36. Müller-Goymann, C.C., Reichl, S., Ludwig, I. (2005). Investigating the permeability and drug release of nanosuspensions made from solidified reverse micellar solutions (SRMS) International Journal of Pharmaceutical Science 305(1-2): 167-75.
37. Murthy, R.S.R. (2005) Transmitting anti-cancer medications to solid tumours using solid lipid nanoparticles. Medicinal Drugs 12: 385-392.
38. X.Y. Wu, H.L. Liu, R. Manias, J.L. Rauth, A.M. Bendayan, Z. Erhan, M. Ramaswamy, and Z. Liu (2006) Improved doxorubicin cytotoxicity against MDR human breast cancer cells achieved using a novel polymer-lipid hybrid nanoparticle technology. Pharmacy Research, Volume 23, Issue 7, Pages 1574–1585.
39. Oral solid lipid nanoparticle-based antitubercular chemotherapy: a study by Pandey, Sharma, and Khuller (2005a). Article published in the journal Tuberculosis in 1985, volume 85, issues 5-6, pages 415–420
40. In 2006, Lai et al. conducted research on the production and characterisation of solid lipid nanoparticles loaded with essential oil of Artemisia arborescens L. for possible use in agriculture. Pharmaceutical Science and Technology (AAPS) 7(1): E2
41. Sznitowska, Janicki, Gajewska, and Kulik (2000). Studies on diazepam lipospheres formulated with Witepsol and lecithin for either rectal or oral administration. Publication: Acta Pol Pharm, Volume 57, Issue 1, Pages 61–64.

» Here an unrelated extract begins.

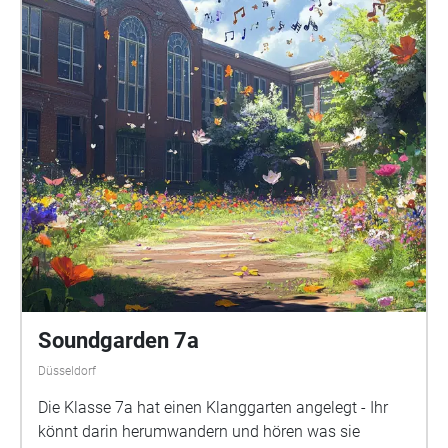
Soundgarden 7a
Düsseldorf
Die Klasse 7a hat einen Klanggarten angelegt - Ihr
könnt darin herumwandern und hören was sie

42. In 2003, Wissing and Muller published a paper. Use of solid lipid nanoparticles (SLN) in cosmetics, International Journal of Pharmaceutical Science 254(1): 65-68.
43. In 2012, Waghmare et al. published a study. Gadhave et al. made a similar observation. An Exciting New Method for Drug Delivery Using Solid Lipid Nanoparticles IRJP 3(4): 100107.